Higher interest rates are also slowing down the 1031 tax-deferred land exchanges. “We’re still seeing some property developments come on-line. But many, if not most of those, were already in the works,” says Hensley. “The developer appetite seems to be slowing down because housing sales have slowed and there is not as strong a demand for new houses with interest rates at these levels,” explains Hensley.

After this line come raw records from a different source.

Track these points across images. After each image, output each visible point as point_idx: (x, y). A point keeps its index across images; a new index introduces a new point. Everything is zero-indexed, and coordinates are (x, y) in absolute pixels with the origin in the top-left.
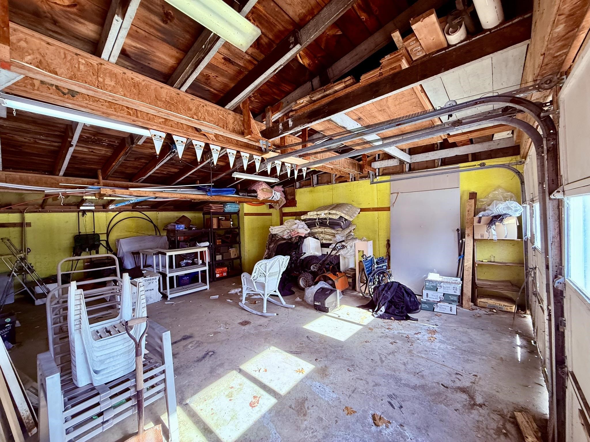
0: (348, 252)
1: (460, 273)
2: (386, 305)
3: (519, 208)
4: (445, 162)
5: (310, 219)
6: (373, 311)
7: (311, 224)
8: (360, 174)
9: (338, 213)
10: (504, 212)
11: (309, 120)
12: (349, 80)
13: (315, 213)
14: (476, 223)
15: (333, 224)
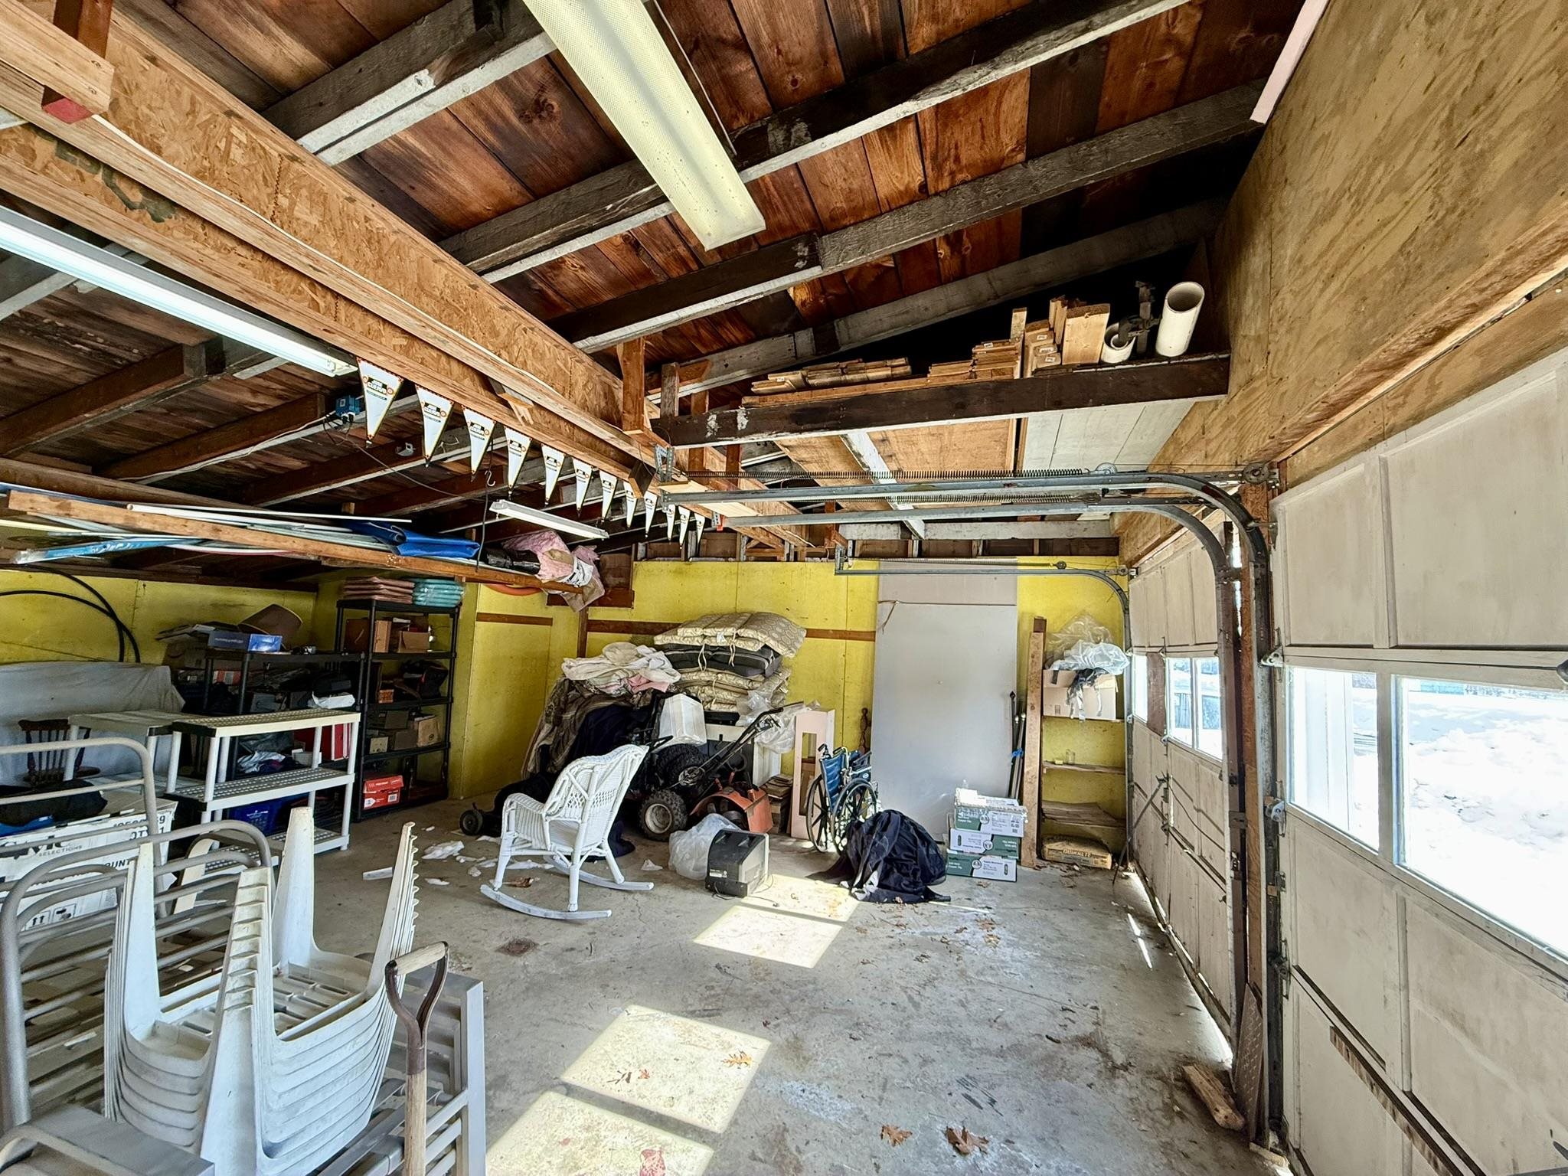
0: (779, 735)
1: (1015, 789)
2: (880, 868)
3: (1122, 659)
4: (991, 548)
5: (678, 647)
6: (851, 887)
7: (682, 658)
8: (809, 546)
9: (761, 637)
10: (1096, 665)
11: (794, 425)
12: (901, 366)
13: (699, 631)
14: (1047, 684)
15: (745, 664)
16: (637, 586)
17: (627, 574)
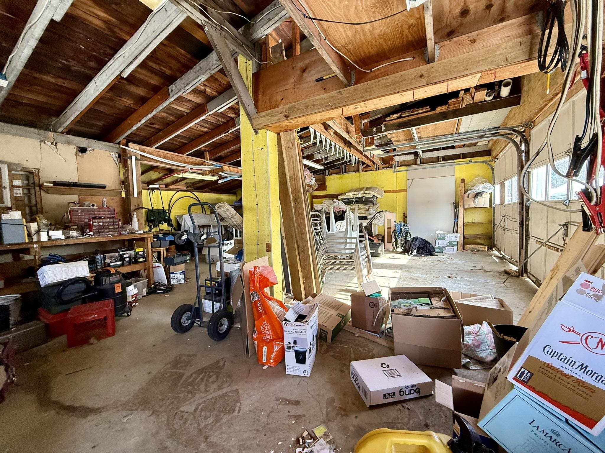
0: (379, 221)
1: (455, 230)
2: (416, 249)
3: (491, 187)
4: (445, 158)
5: (346, 199)
6: (408, 254)
8: (383, 165)
9: (372, 193)
10: (483, 191)
12: (428, 108)
13: (353, 193)
14: (466, 198)
15: (368, 202)
16: (327, 184)
17: (324, 180)
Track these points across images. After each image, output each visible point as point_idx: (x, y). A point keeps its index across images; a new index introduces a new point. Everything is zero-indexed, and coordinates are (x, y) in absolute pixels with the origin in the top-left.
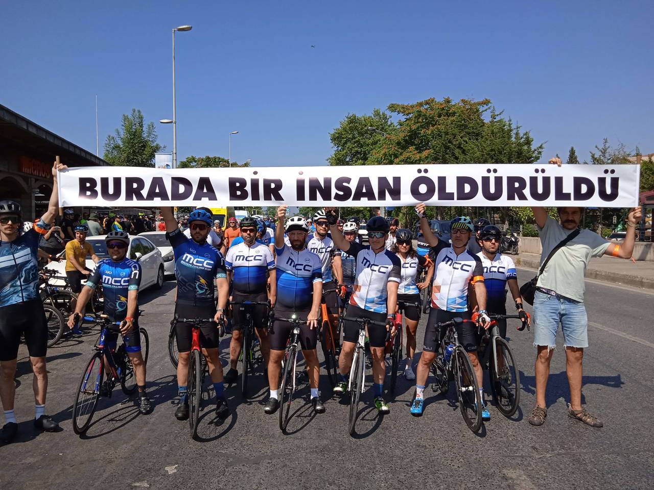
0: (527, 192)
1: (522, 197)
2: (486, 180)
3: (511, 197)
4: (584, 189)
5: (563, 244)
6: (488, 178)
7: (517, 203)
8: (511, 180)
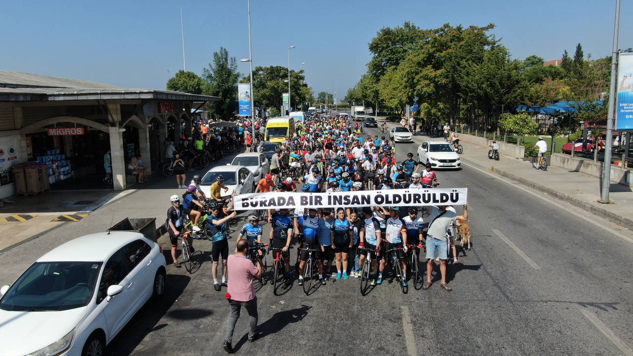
0: (421, 200)
1: (419, 202)
2: (405, 196)
3: (415, 202)
4: (444, 198)
5: (438, 217)
6: (405, 195)
7: (417, 204)
8: (415, 195)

Inflation is another component of land investing. “Generally, farmland as an asset class has performed well in an inflationary environment,” notes Hensley. But the most direct impact currently is the Fed’s current policy stance of increasing interest rates to combat inflation, which is not supportive to land values. Also, some alternative investments such as money market funds and bank certificates of deposit are now out-performing the 2.5% to 3% annual cash return on farmland investments. So, some potential investors are sitting on the sidelines for now. This could have a small influence on the market, although Hensley does not think it will have an outsize impact, “Because farmers are still the predominant buyer in the land market – 70 to 80% typically – they remain the underlying driver of the land market’s direction.
Chart Source: Federal Reserve Bank of Kansas City
“I do want to emphasize the financial condition of the ag sector is very healthy,” says Hensley. “But it’s also clear that we are transitioning into a different market than a year-ago. What we are seeing right now is seemingly a plateau in farmland values. And, there’s more uncertainty in the market than we’ve seen since 2020. We’re still getting calls from interested farmland buyers, but the land market “feels” a little different and just a touch slower,” adds Hensley.
“Out west in the Plains states after years of drought and a devastating winter wheat crop this year, there is some financial weakness. But the belt buckle of the Corn Belt is super financially healthy,” Hensley says. “So, we’re in a wait-and-see market as we transition from summer into fall.”